[Extracted data entries]
---+---
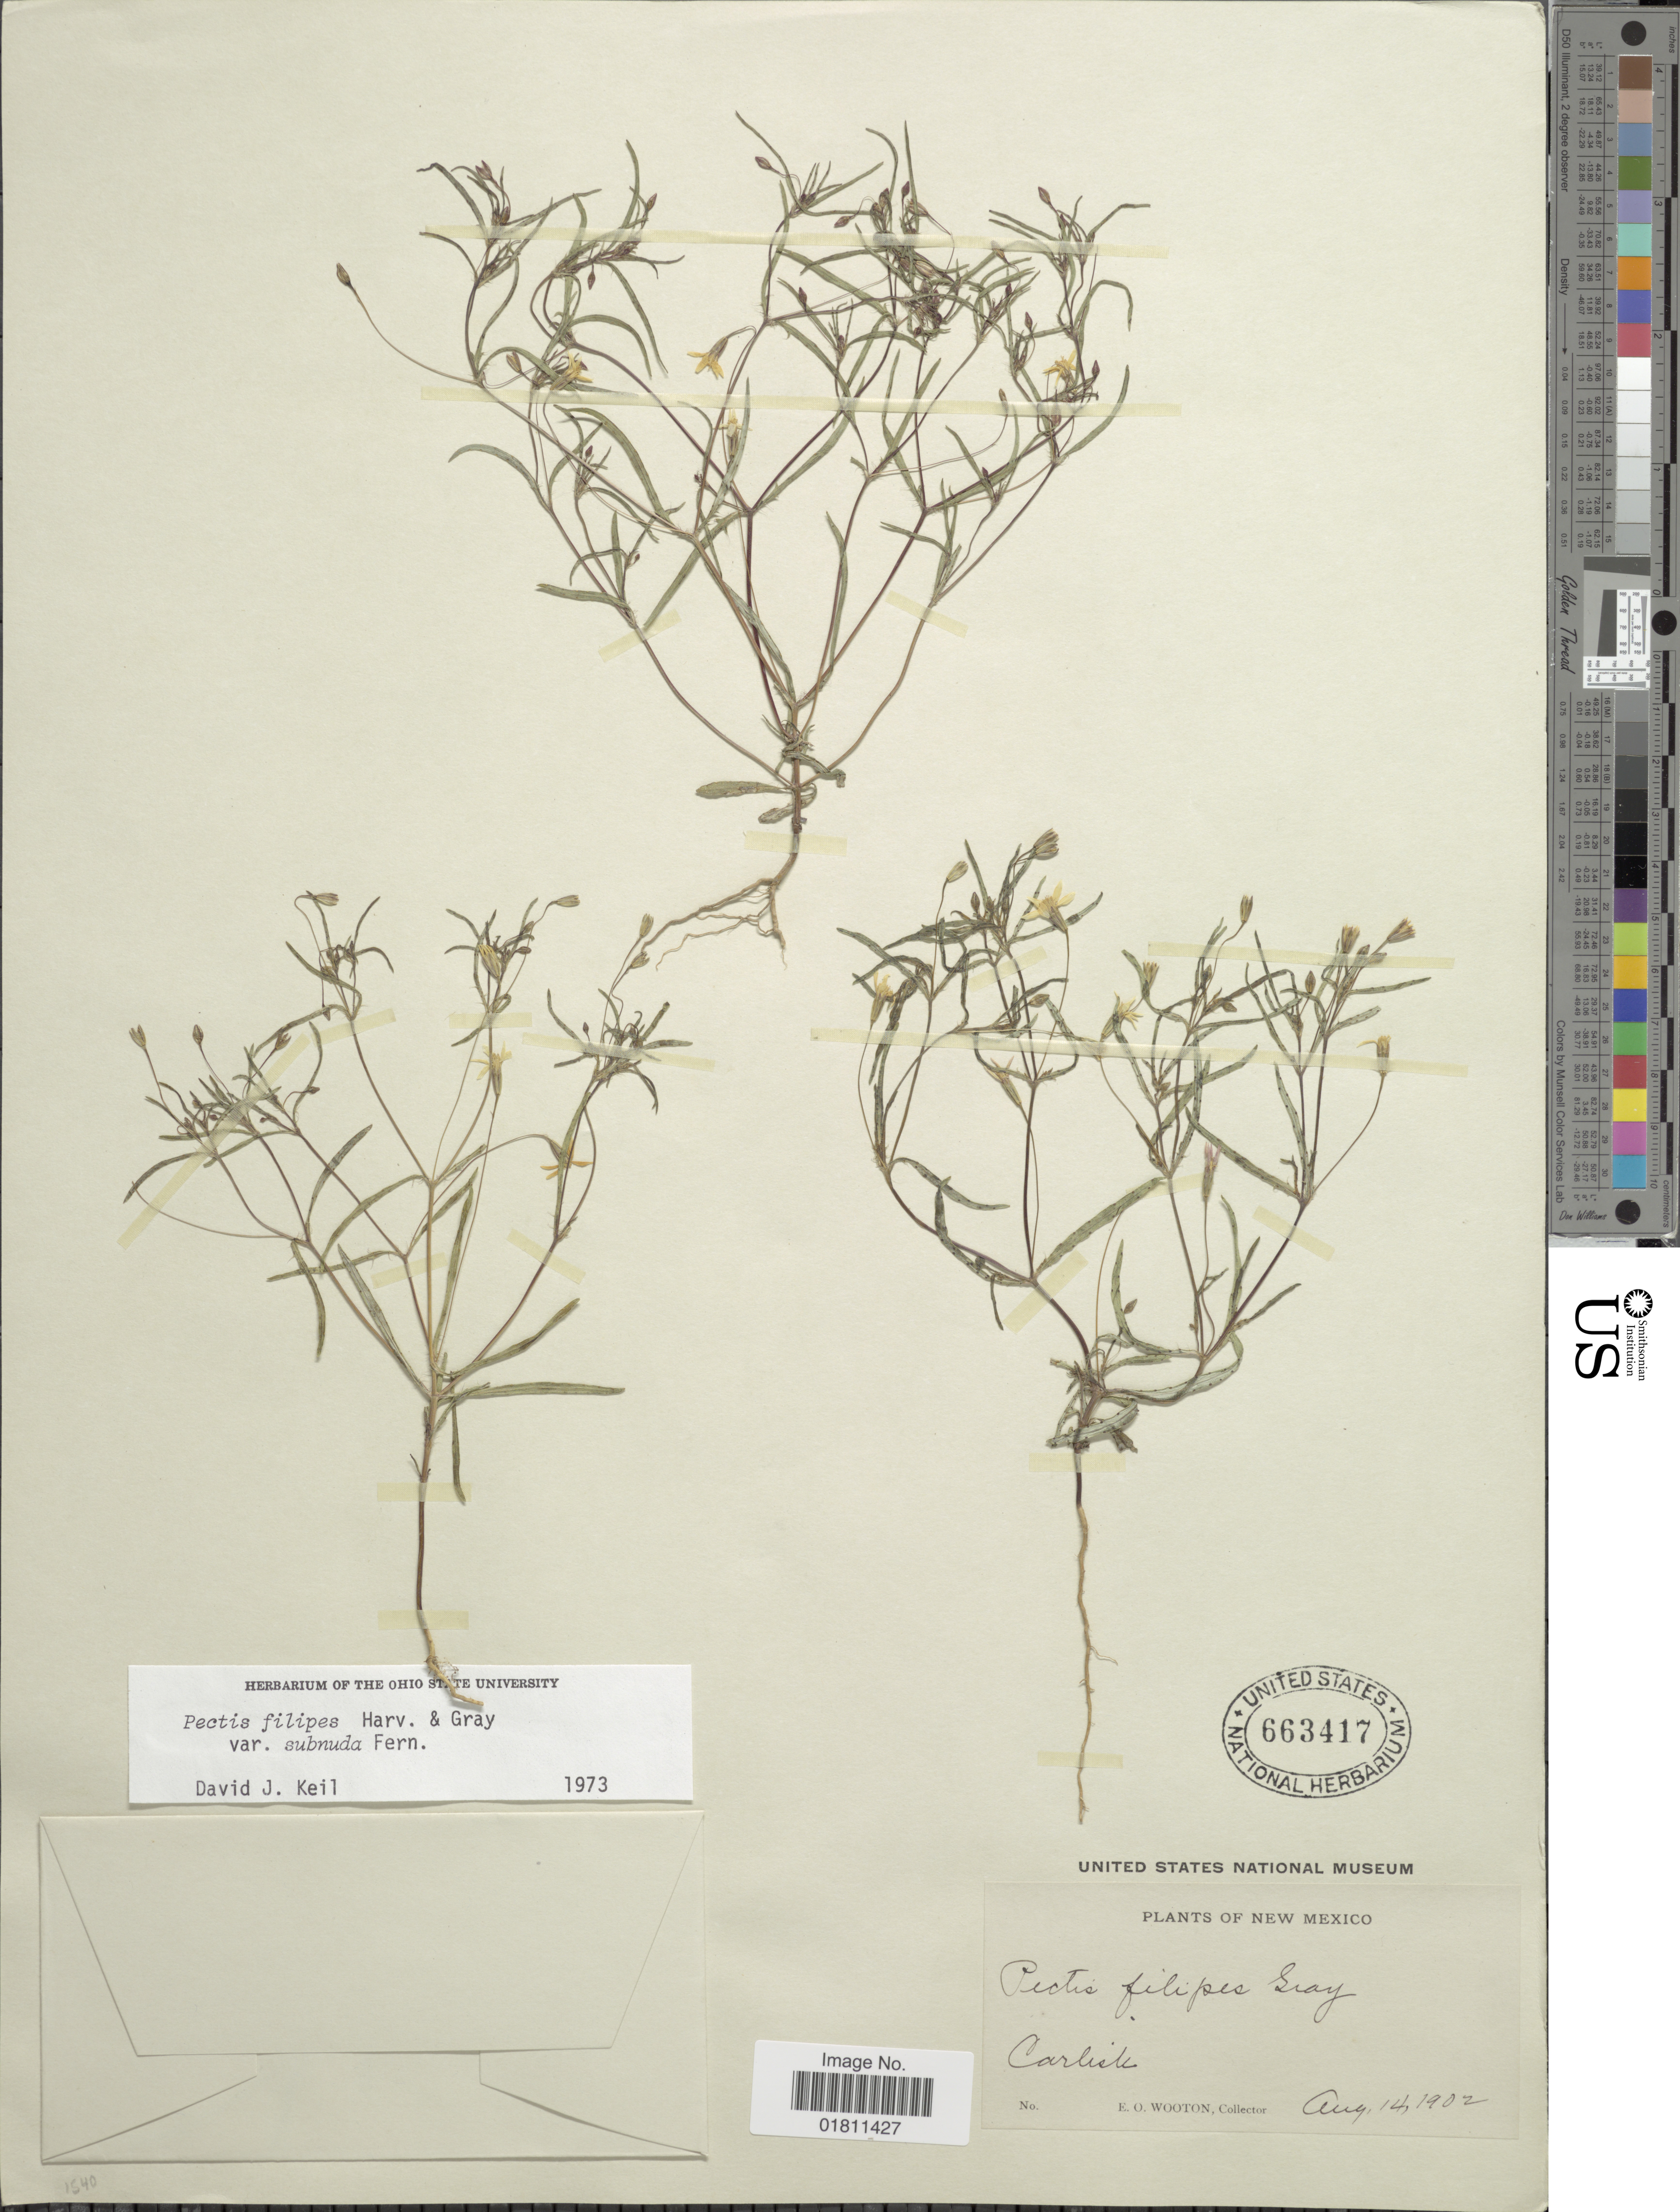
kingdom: Plantae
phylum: Tracheophyta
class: Magnoliopsida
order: Asterales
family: Asteraceae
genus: Pectis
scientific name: Pectis filipes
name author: Harv. & A. Gray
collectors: E. O. Wooton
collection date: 1902-08-14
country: United States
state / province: New Mexico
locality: Carlisle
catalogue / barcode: US 663417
---+---
Exercise directions:
Update the rows above by writing "place" in place of "locality" everywhere it occurs, changing nothing else. Omit the pictures from your answer.

Solved problem:
kingdom: Plantae
phylum: Tracheophyta
class: Magnoliopsida
order: Asterales
family: Asteraceae
genus: Pectis
scientific name: Pectis filipes
name author: Harv. & A. Gray
collectors: E. O. Wooton
collection date: 1902-08-14
country: United States
state / province: New Mexico
place: Carlisle
catalogue / barcode: US 663417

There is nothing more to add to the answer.